Well, using what I have listed above, say in channel B we generate a 8+8+8+8 bit ramp from 0-255.
In channel A, we have a line of a bit map 1024 pixels wide x 1024 pixels tall.
We can loop B to a limit of 1024, and increment A normally with a total 1048576 iterations, multiply 8x8 mode, result right shifted by 8. With this, we would have created a gradient of our source bitmap, left dark to right bright.
Changing the source (B) inc step size integer to 0 and source (B) inc step size fractional to 1/1024, the same operation would vertically generate a gradient from the top of the image dark to the bottom bright.
Or, do not use function B and change the source (A) inc step size integer to 0 and source (A) inc step size fractional of 1/3, and change the total iterations to 1048576*3 and we would stretch the image by 3. Since this is linear, you could also change the bit depths to 16 and say we resampled an audio sample to 3x long. Changing the source (A) inc step size integer to 3 and we can say we shrink the sample by 1/3.

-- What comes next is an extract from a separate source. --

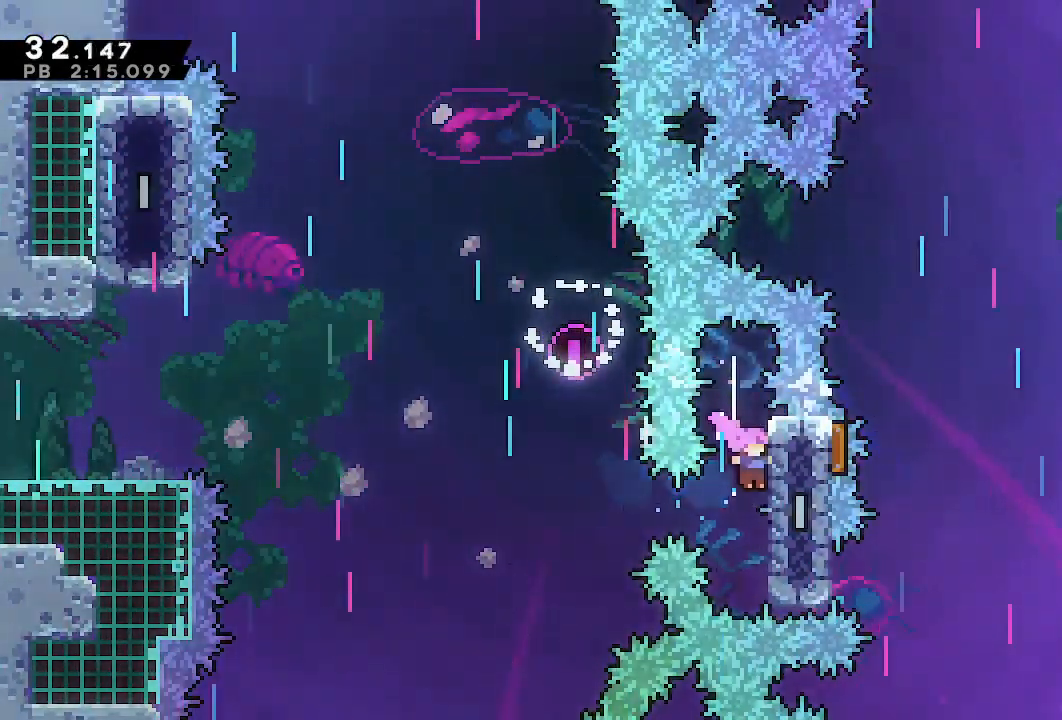
{"buttons": ["TRIANGLE", "DPAD_UP"], "left_stick": "center", "right_stick": "center", "events": [[200, "DPAD_RIGHT", "down"], [233, "TRIANGLE", "down"], [333, "TRIANGLE", "up"], [350, "DPAD_UP", "down"], [367, "DPAD_RIGHT", "up"], [433, "TRIANGLE", "down"]]}
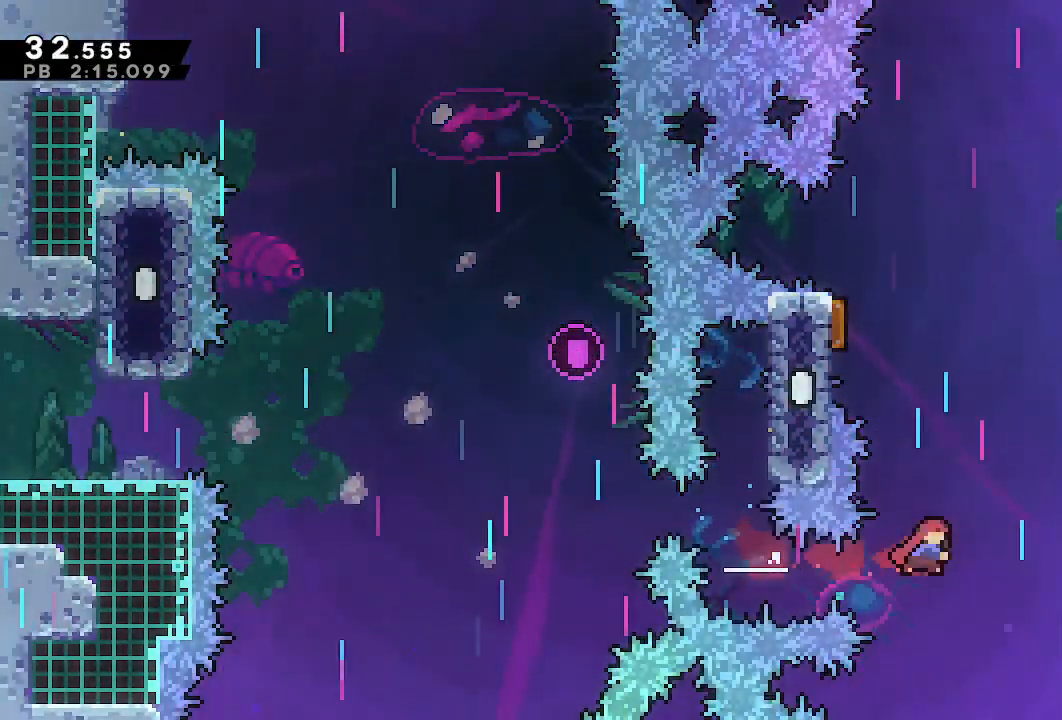
{"buttons": ["R1", "DPAD_LEFT"], "left_stick": "center", "right_stick": "center", "events": [[67, "TRIANGLE", "up"], [100, "DPAD_LEFT", "down"], [117, "R1", "down"], [133, "DPAD_UP", "up"]]}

Performing such a task 3 times with a different starting offset, using A and being the just resampled data, A beginning with an offset of 1 and B being the previous computed data, summing together and left shift the results by 3 would interpolate the results.
You can mix and multiply a table period of sine waves, loop processing the results with floats to perform complex filters on large data of sums as input B can be circular tables or even circular matrices for convolution filtering. Since we can mix floating and integer sources and destinations, you can do processing like FFTs on source data, even 2D ones with multiple passes.
I know modern DSP can do much of this in 1 pass as they have lots of cache for 2D matrices each clock cycle, but we only have so much room left in this FPGA, so multipass with 1D, 2 point matrices will be what we are stuck with.